Quelles que soient les raisons qui ont poussé, Anne Hidalgo, candidate du PS à la présidentielle de 2022 à proposer une primaire dans le camps de la gauche, des progressistes, des écologistes, ses concurrents et ceux qu’ils représentent ou prétendent représenter n’ont pas marqué de points en rejetant d’un revers de main et en quelques heures cette proposition. Ils auraient sans doute mieux fait de prendre le temps de consulter leurs bases militantes et surtout électorales pour essayer de percevoir ce qui monte du terrain qui, me semble – t- il, n’est pas si hostile que ça à l’idée d’une candidature unique de ce que l’on pourrait appeler les forces plus et moins radicales du progrès et de l’écologie.

Bien sûr qu’Anne Hidalgo ne décolle pas des 4% et que cela a joué, mais aucun ceux qui ont envoyé balader sa proposition ne dépasse pour l’instant les 9%. Bien sûr que la maire de Paris représente un parti qui a fait un « bras d’honneur  » à la proposition quand il y a quelques mois d’autres comme le PCF la portait. Bien sûr que la vision de la question sociale, économique, européenne est différente entre socialistes, communistes, insoumis et Verts, mais les attentes d’une frange importante de la population à leur égard est la même et peut faire union populaire et citoyenne.

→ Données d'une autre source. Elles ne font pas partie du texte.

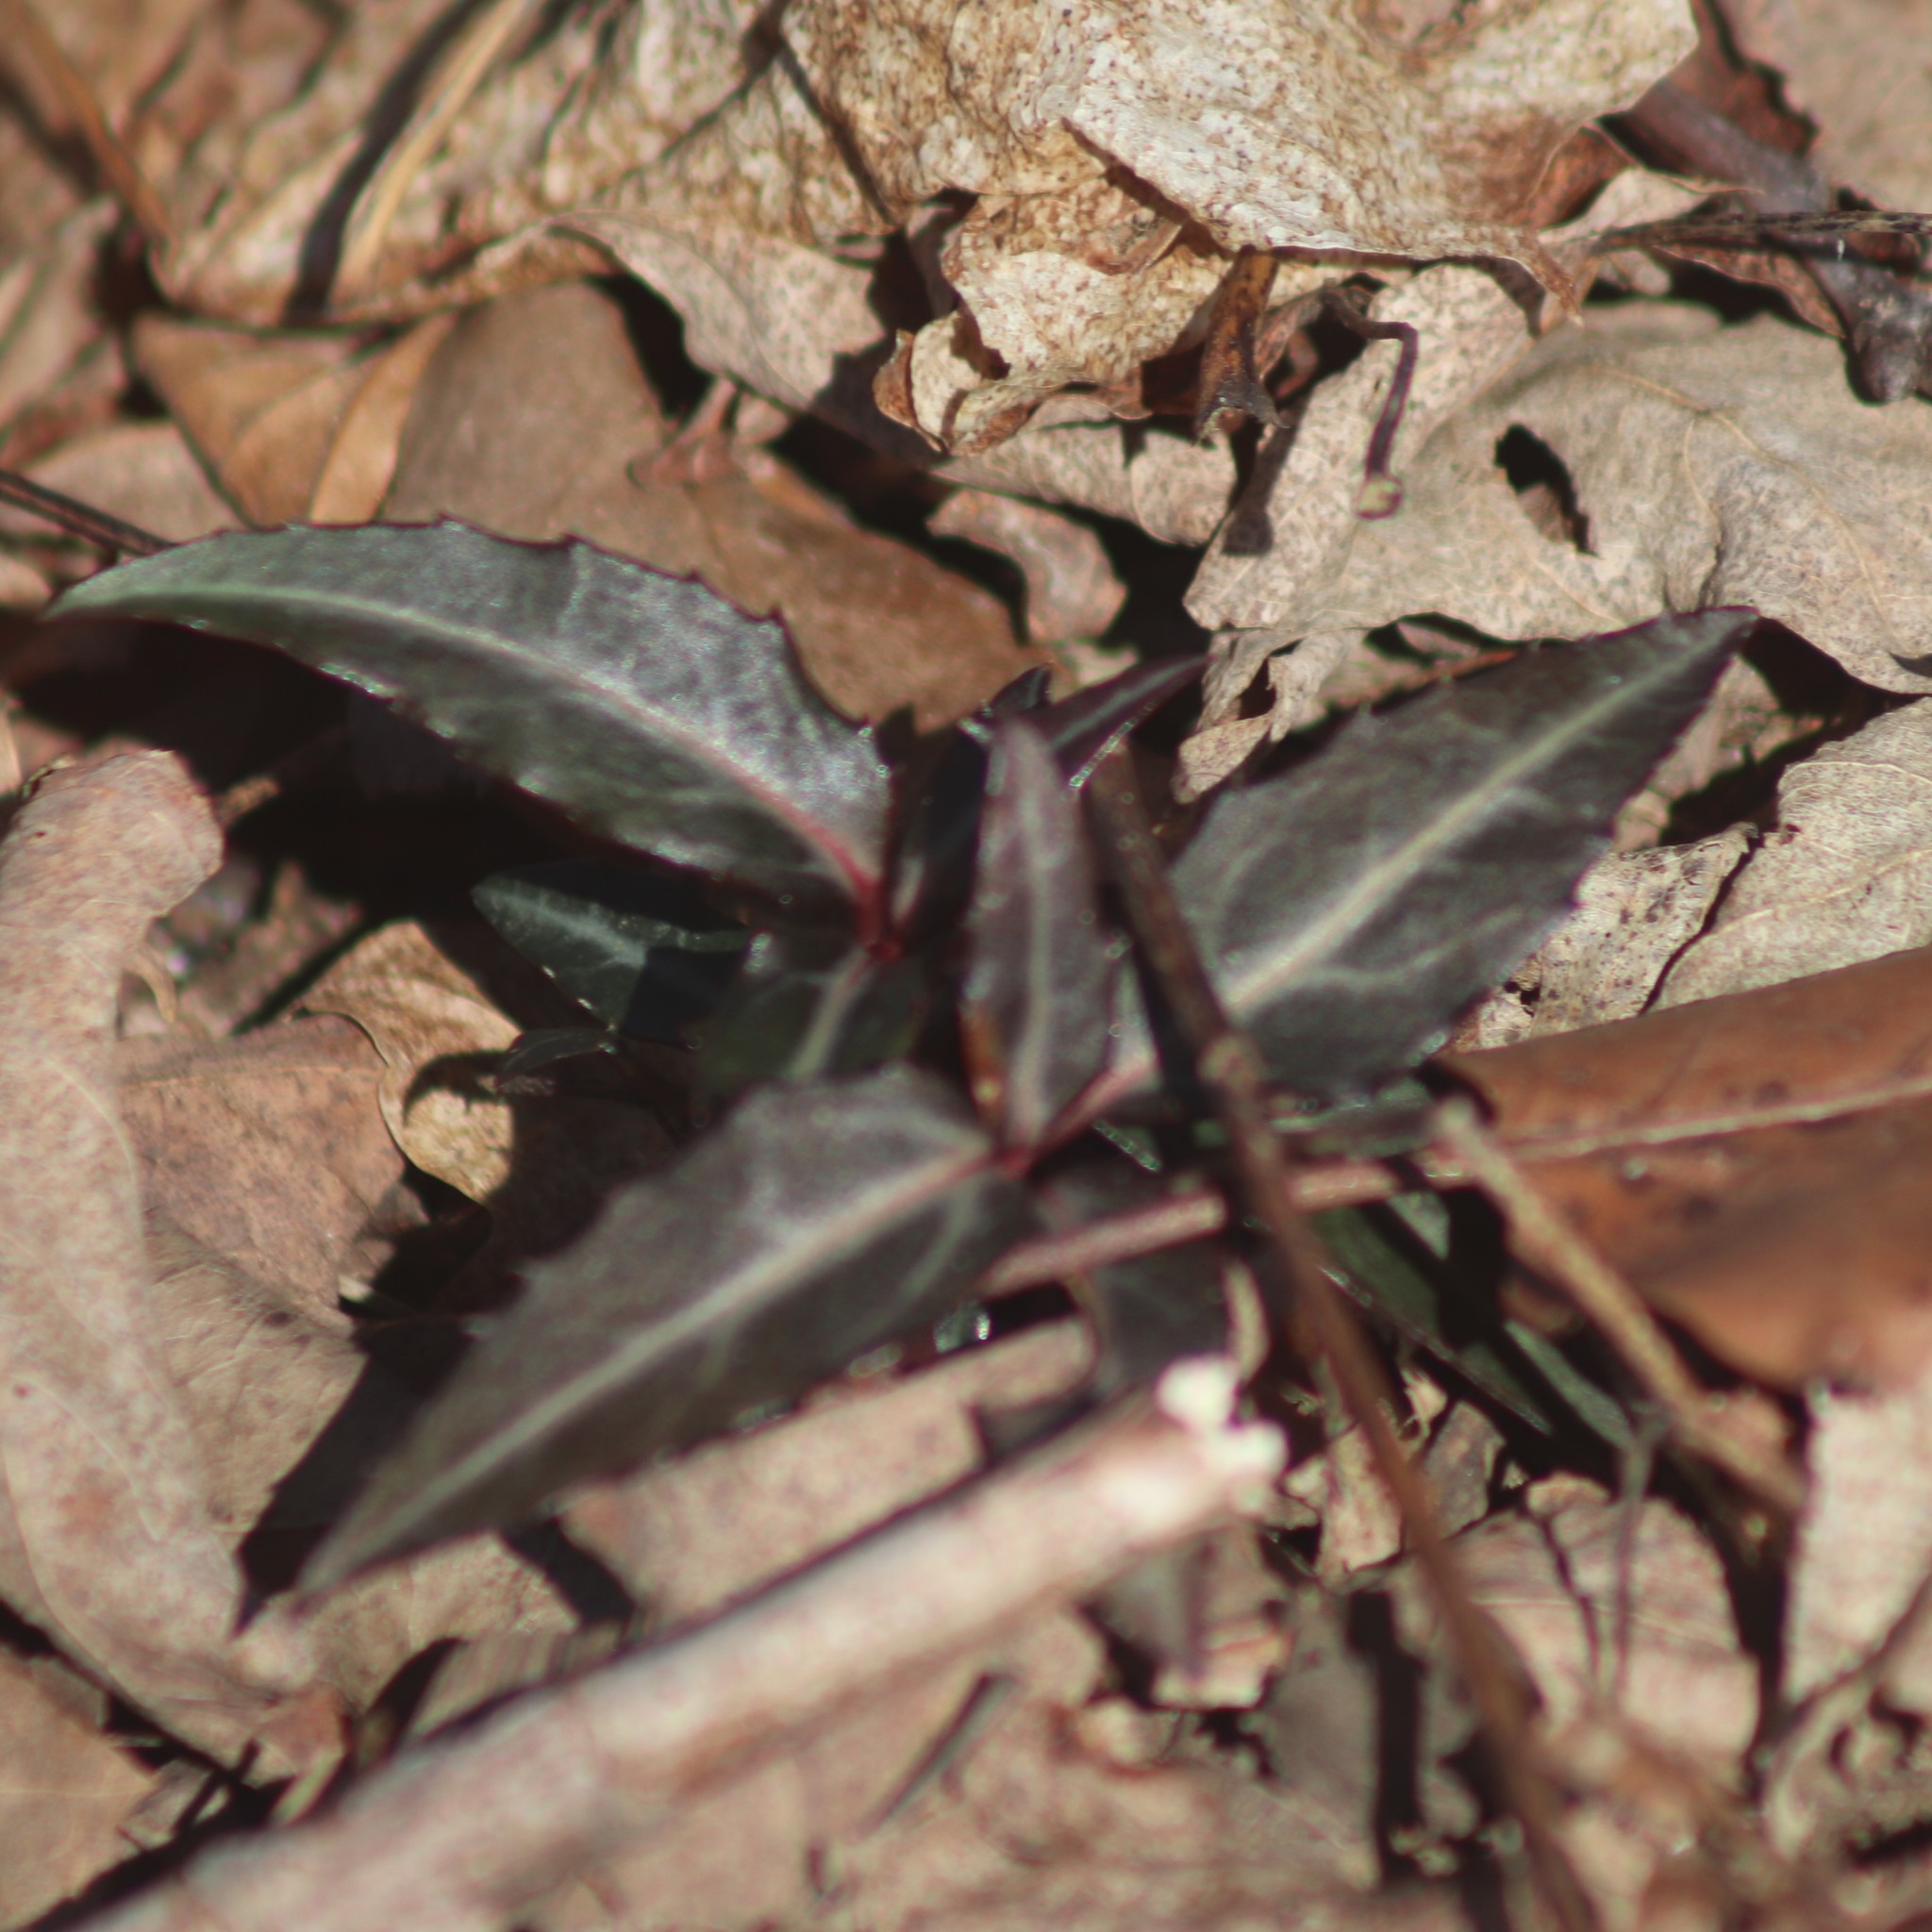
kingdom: Plantae
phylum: Tracheophyta
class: Magnoliopsida
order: Ericales
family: Ericaceae
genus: Chimaphila
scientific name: Chimaphila maculata
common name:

Les questions auxquelles ils doivent tous répondre avant de rejeter une telle proposition sont :

– qu’attend de nous le peuple en mai 2022 et pour les 5 ans qui suivent?

– Cette présidentielle est-elle celle qui doit changer la société (mission dévolue aux citoyens, aux partis politiques…) ou celle qui doit arrêter l’hémorragie sociale, l’ultra-capitalisme et libéralisme, la dérive extrême-droitière qui commence à Macron et ne finit pas tout à fait à Zemmour?

Modestement je pense que le peuple progressiste et écologiste aurait accepté le principe de la proposition si chaque candidat-e- potentiel avait, comme Anne Hidalgo, accepté l’augure de faire campagne avec celle ou celui qui serait arrivé en tête de cette primaire avec l’acceptation pour celui-ci de constituer un projet commun aux forces représentées dans la primaire et une juste représentation aux législatives..

C’est peut-être l’occasion manquée de trop pour les partis qui sont sensés représenter le camp de l’humain, du social, du partage, de l’écologie… si cela s’avère être le cas, se sont malheureusement nos concitoyens qui paieront la note et au prix fort.